O traçado da pista de Dallas no Fair Park (acima). Boa parte das ruas ainda existe ainda hoje no local, como se pode ver em uma visão aérea, com o traçado de onde a pista foi montada (abaixo). |
A dupla da
McLaren, Alain Prost e Niki Lauda, tentaram organizar os pilotos para fazer um
boicote à corrida, devido ao estado calamitoso do pisto, mas não conseguiram
ser bem-sucedidos. E acabou que a prova foi disputada, e apesar dos pesares, por
incrível que pareça, foi uma das mais emocionantes da temporada, e teve alguns
lances bem interessantes. A começar pela primeira pole-position de Nigel
Mansell, com a Lotus/Renault, tendo ao seu lado seu companheiro de equipe Elio
de Angelis, com uma primeira fila toda da equipe fundada por Colin Chapman.

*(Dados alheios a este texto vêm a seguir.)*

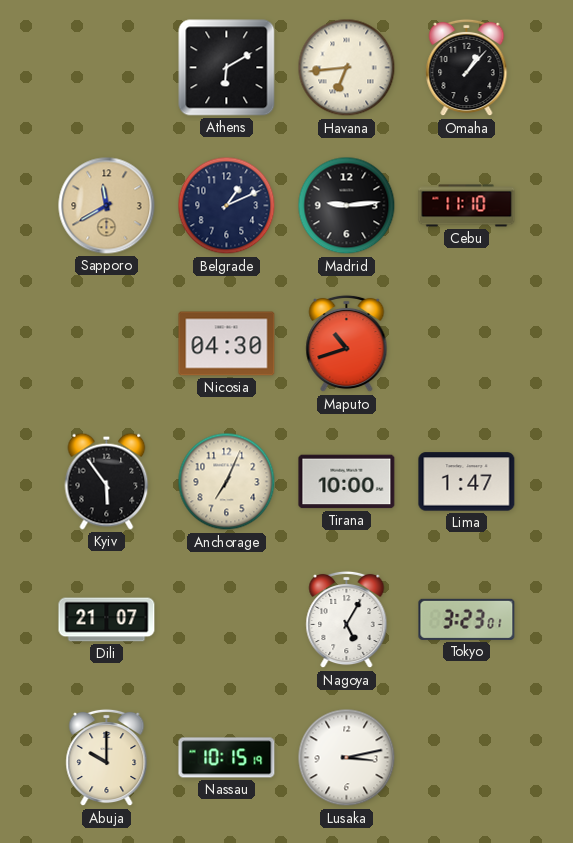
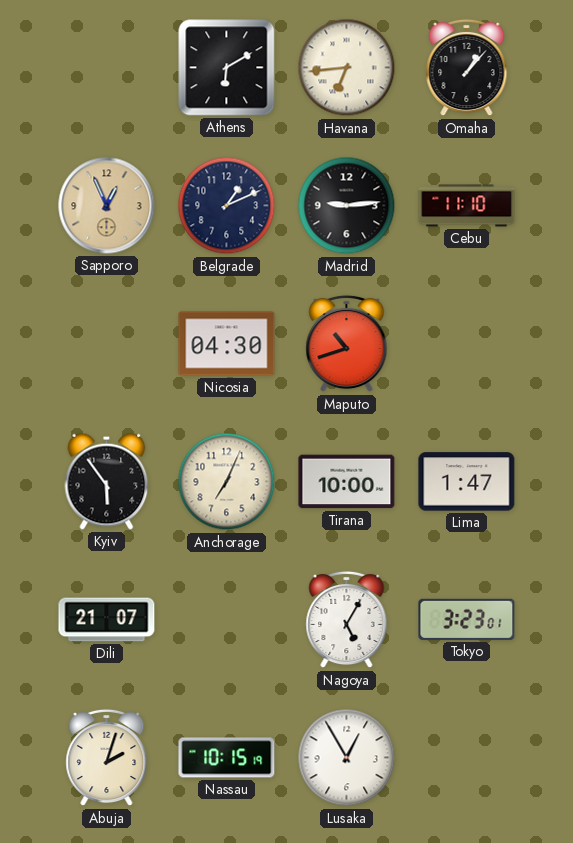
Sapporo: 11:40 -> 12:56
Abuja: 10:00 -> 2:03
Lusaka: 3:13 -> 12:55
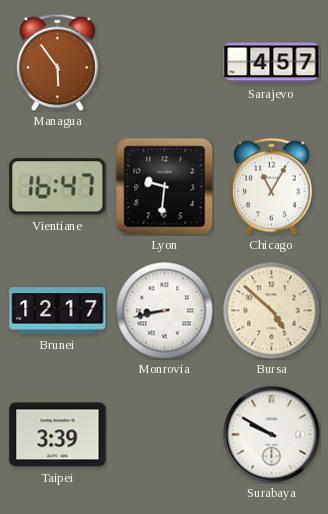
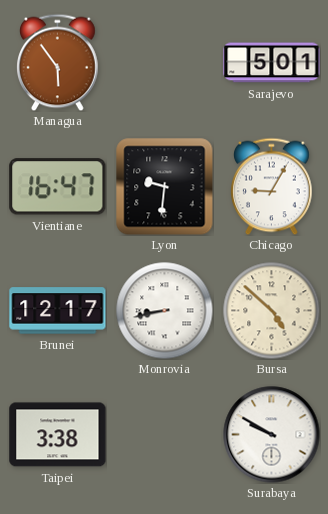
Sarajevo: 4:57 -> 5:01
Chicago: 11:05 -> 9:05
Taipei: 3:39 -> 3:38
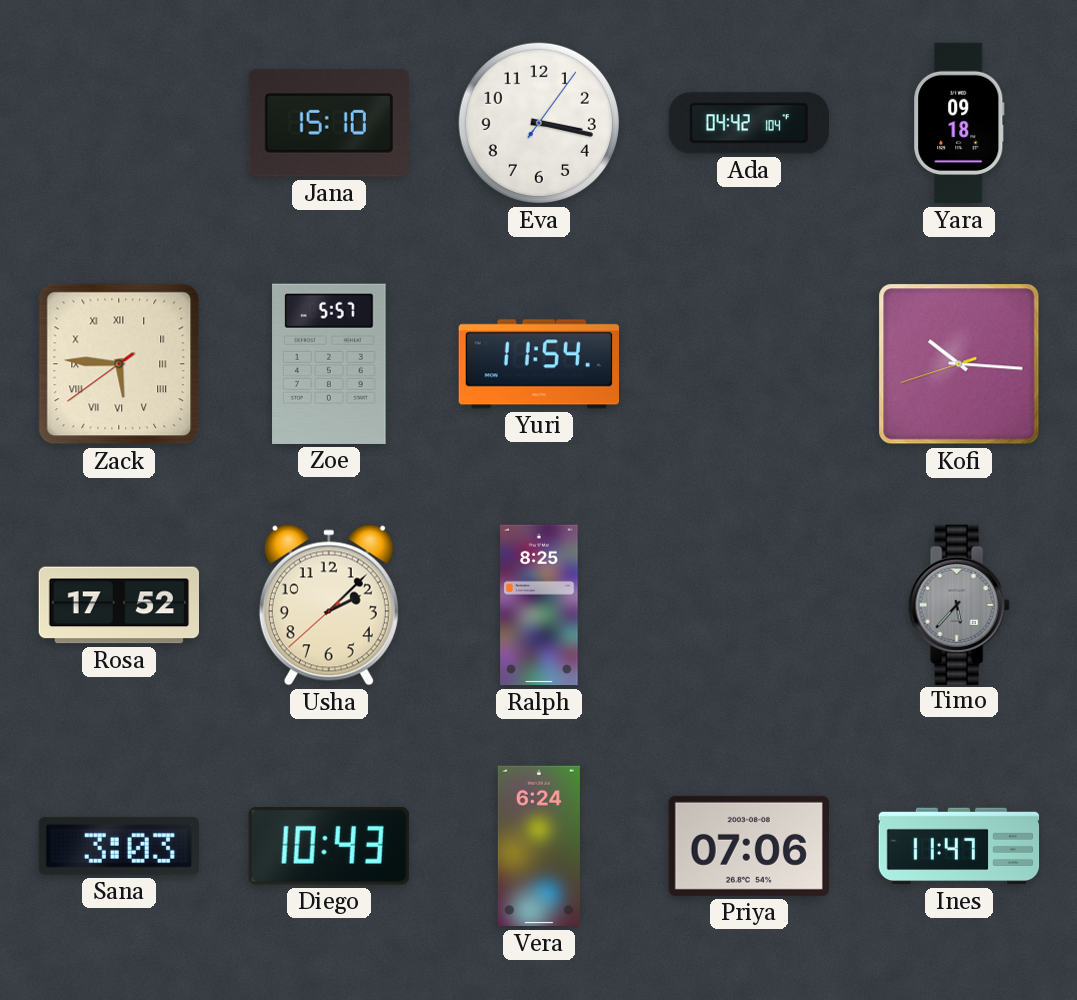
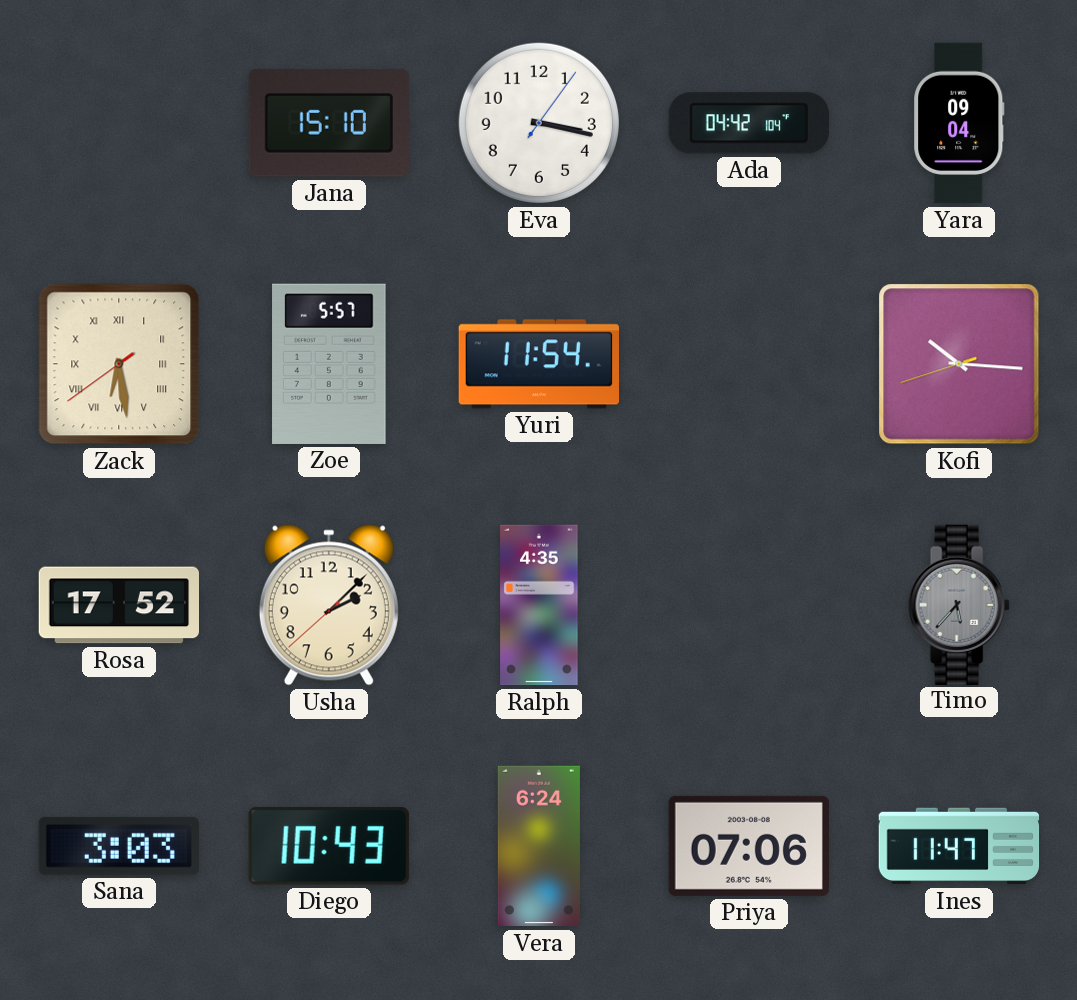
Yara: 09:18 -> 09:04
Zack: 5:45 -> 6:28
Ralph: 8:25 -> 4:35
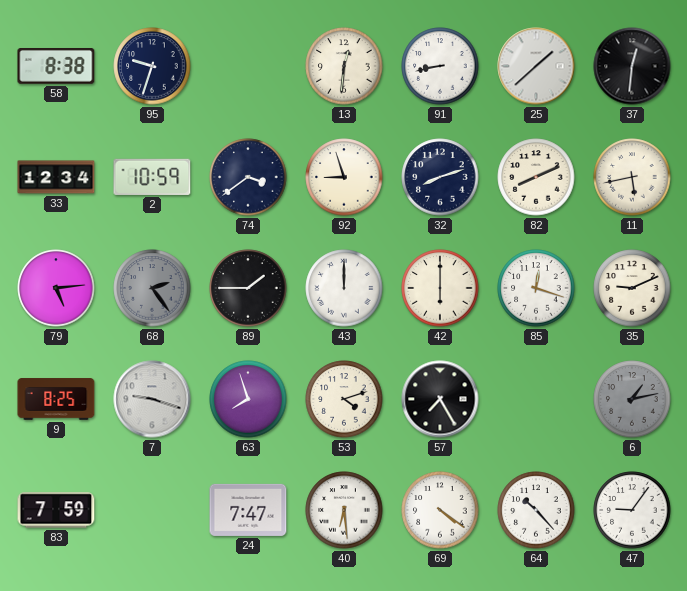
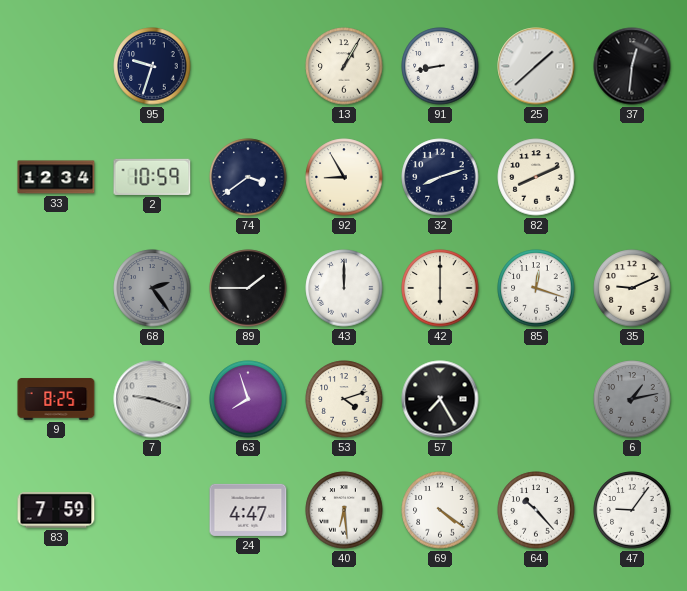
58: 8:38 -> none
13: 12:31 -> 1:05
92: 8:57 -> 8:55
11: 5:43 -> none
79: 5:14 -> none
24: 7:47 -> 4:47
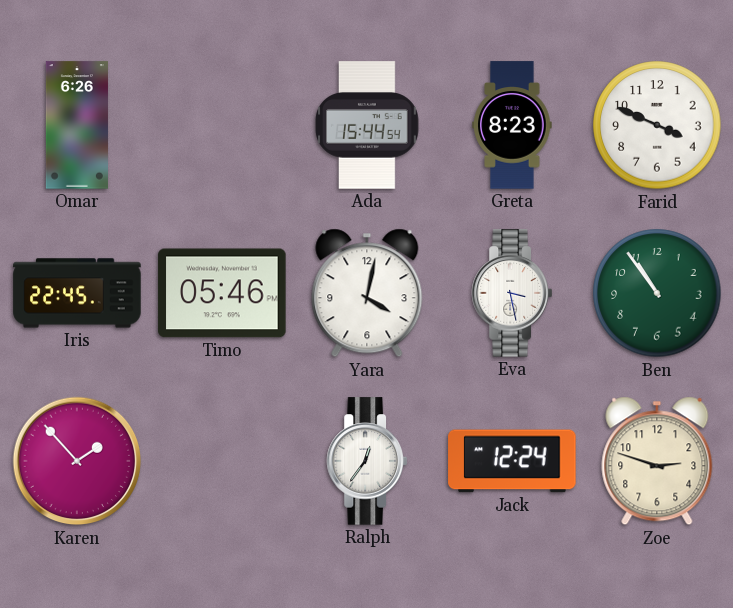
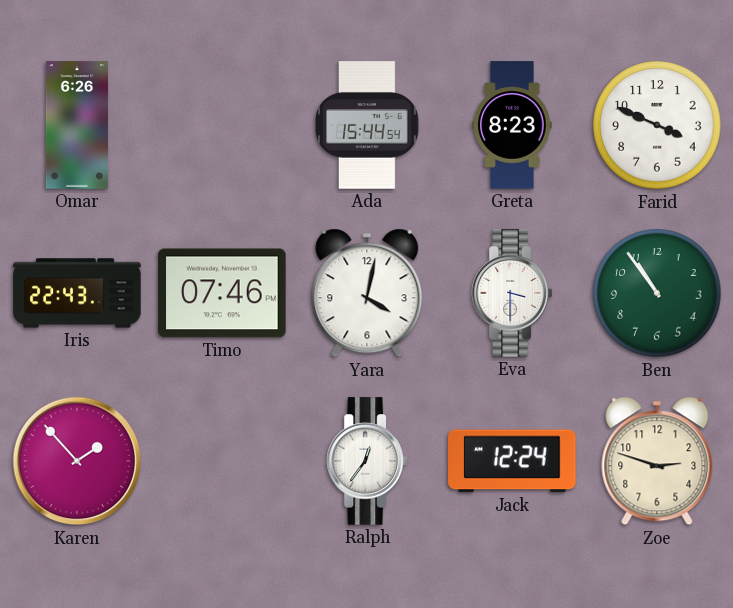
Iris: 22:45 -> 22:43
Timo: 05:46 -> 07:46
Eva: 3:28 -> 3:30
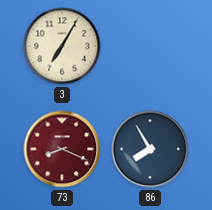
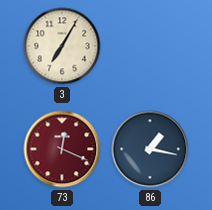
73: 8:19 -> 12:19
86: 7:55 -> 1:17
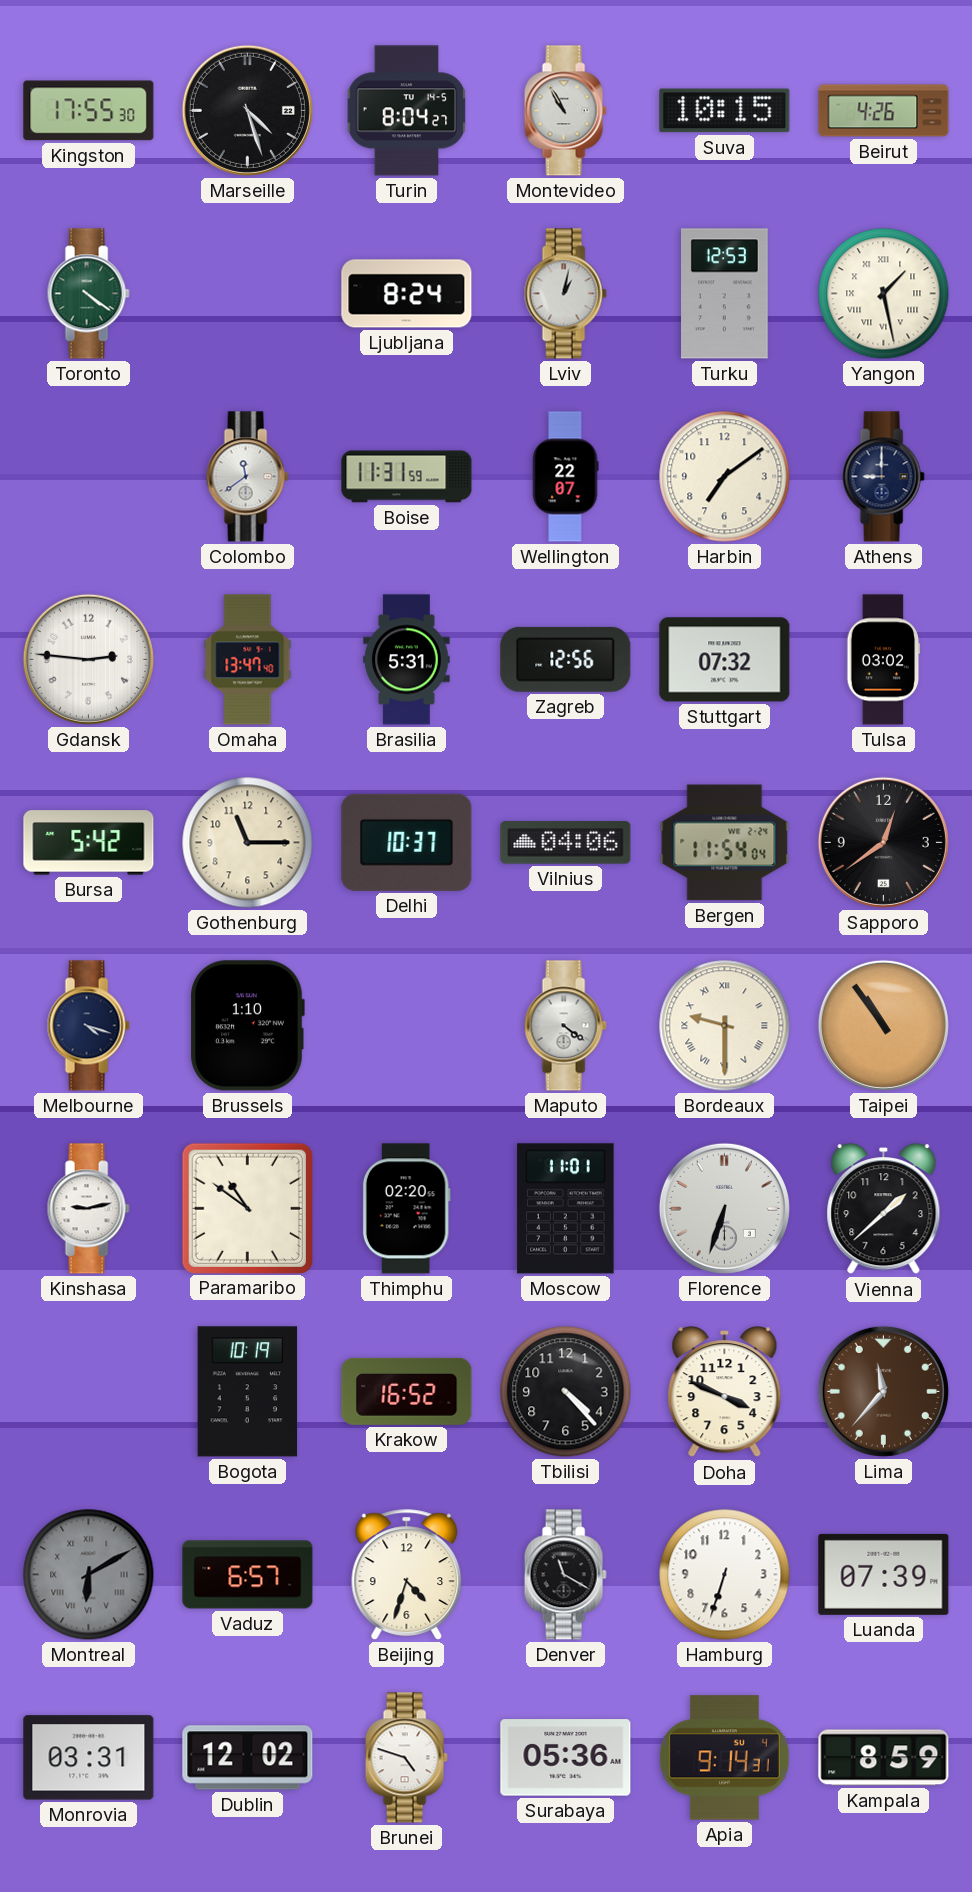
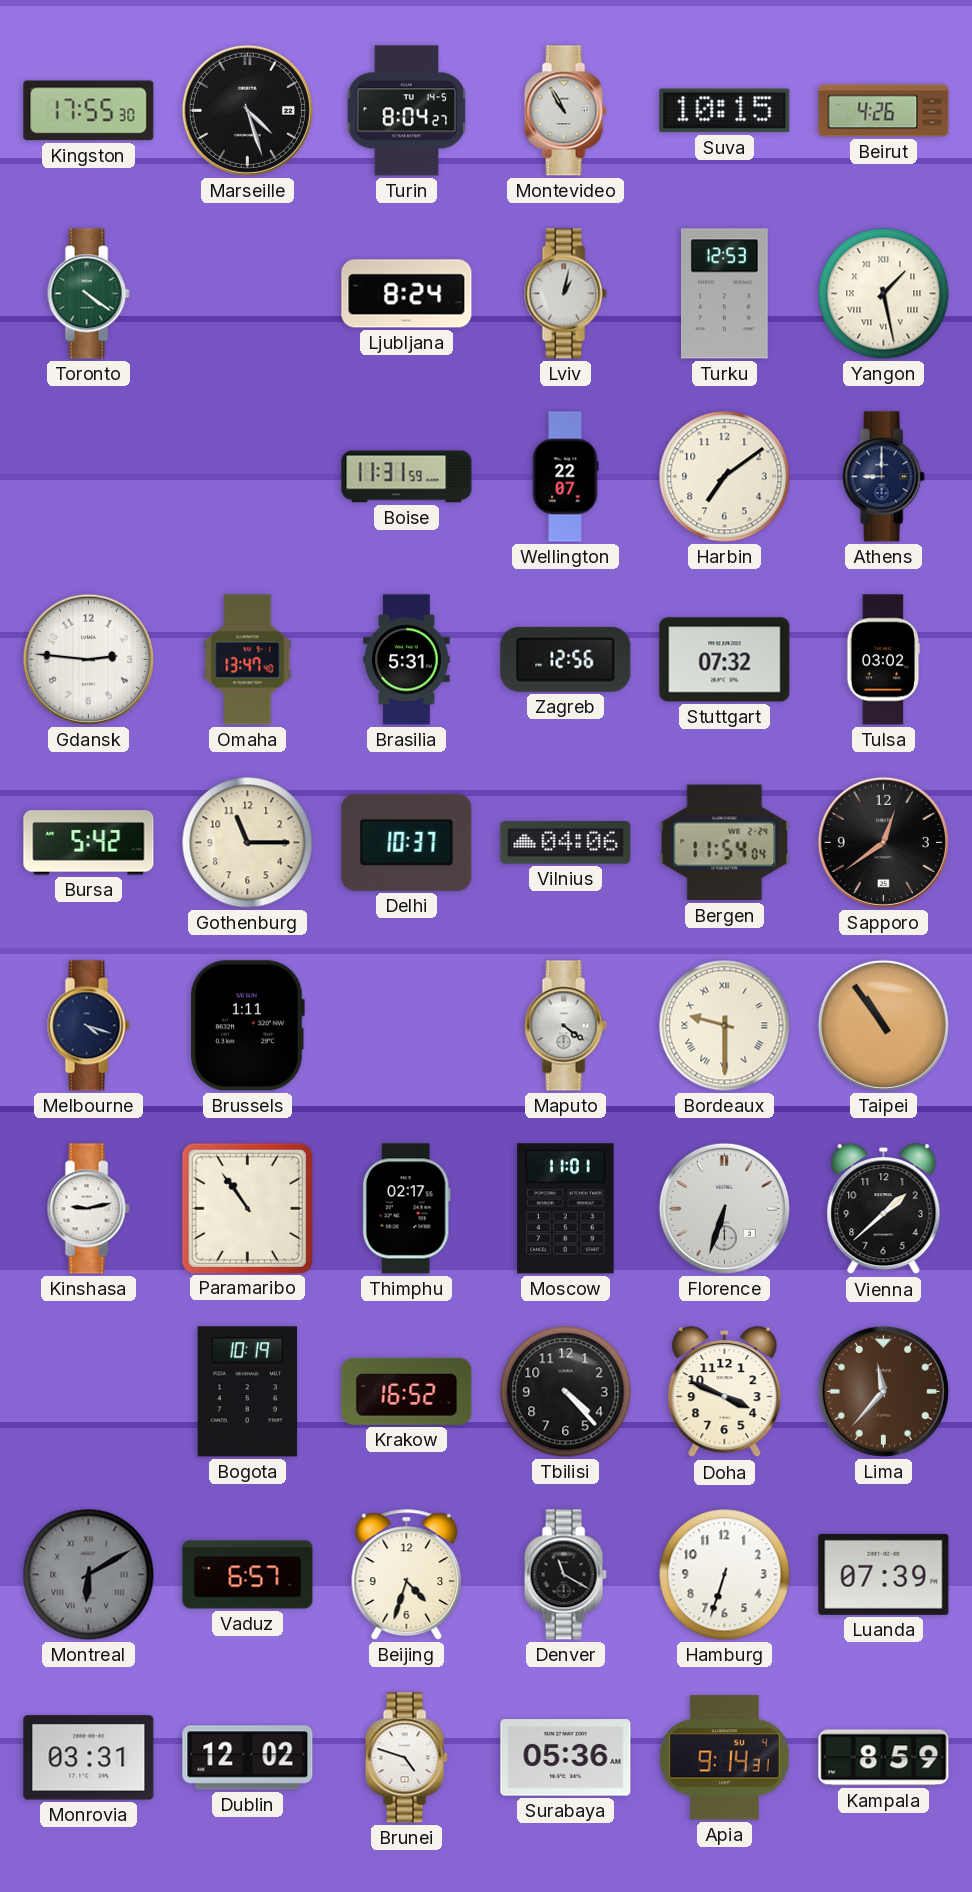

Entre os brasileiros, Ayrton Senna largava numa ótima sexta posição com sua
Toleman/Hart, em sua temporada de estréia na F-1, enquanto Nélson Piquet era
apenas o 12º no grid. A bandeira verde da corrida era dada por Larry Hagman,
ator que fazia o personagem mais famoso da série “Dallas”, o infame J.R. Ewing,
produção que estava entre os grandes sucessos da TV não apenas nos Estados
Unidos, mas em diversos outros países do mundo onde era exibida.
E foi uma
corrida bem disputada, com vários lances emocionantes, e muitos pilotos
infelizmente perdendo para o circuito citadino. Nigel Mansell liderou metade da
corrida, antes de ser superado pelos concorrentes, que já vinham acossando o
inglês há muitas voltas. Keke Rosberg, com a Williams/Honda, foi quem se deu
melhor nesta prova, com uma pilotagem inspirada, garantindo a primeira vitória
para a Honda no seu retorno à F-1 ocorrido no ano anterior. A prova, programada
para 77 voltas, foi encerrada com 67, por ter atingido o tempo limite de uma
corrida de F-1. René Arnoux, com a Ferrari, foi o 2º colocado, enquanto Elio de
Angelis garantia um pódio para a Lotus com o 3º lugar. No finalzinho da
corrida, Nigel Mansell, com o carro já meio judiado depois de alguns toques nos
muros, parou na pista, e o inglês tentou empurrar o seu carro até a linha de
chegada, acabando por desmaiar e cair ao lado de seu carro, devido ao
fortíssimo calor reinante, acabando por se classificar em 6º lugar.
Para os
brasileiros, foi uma corrida para se esquecer. Nélson Piquet teve um acelerador
preso, e acabou atingindo o muro. Já Ayrton Senna também acabou acertando o
muro, após uma manobra, e por incrível que pareça, sentiu que alguma coisa
estava errada. Pat Symonds, que na época era engenheiro da Toleman, foi ver
depois da corrida, e viu que o muro de fato estava numa posição ligeiramente
diferente, coisa de no máximo um centímetro, algo que havia acontecido devido a
um acidente ocorrido no mesmo local momentos antes. Esse detalhe deixou Symonds
impressionado com a capacidade de Senna medir a distância com que fazia as curvas
em uma pista e passar rente aos muros com incrível precisão. Ayrton julgava
estar fazendo a curva no limite, quando acabou acertando o muro, que estava aproximadamente
um centímetro mais para dentro da pista.
Apenas oito
carros foram classificados, e apenas os dois primeiros terminaram na mesma
volta. Felizmente, o bom senso mostrou que a pista do Dallas Fair Park, apesar
de um traçado interessante até, não era adequada para a Fórmula 1, que nunca
mais voltou àquela cidade, sendo este circuito um daqueles vários GPs que
tiveram a honra de sediar apenas um Grande Prêmio, e que na opinião de muitos
que correram naquele dia, já foi até demais. Tanto que o local, que ainda hoje
é um parque onde ocorrem feiras na cidade de Dallas, apesar de ainda possuir a
maioria das ruas que formaram o circuito usado para a F-1, nunca chegou a ser
usado para sediar corridas de outras categorias, mesmo as dos Estados Unidos,
como as categorias Indy, que já correram em muitos locais similares até. Na
prova da F-1, a pole-position de Nigel Mansell foi obtida com o tempo de
1min37s041, à velocidade média de 261,367 Km/h. Já a melhor volta na prova foi
de Niki Lauda, com McLaren/TAG-Porsche, com o tempo de 1min45s353.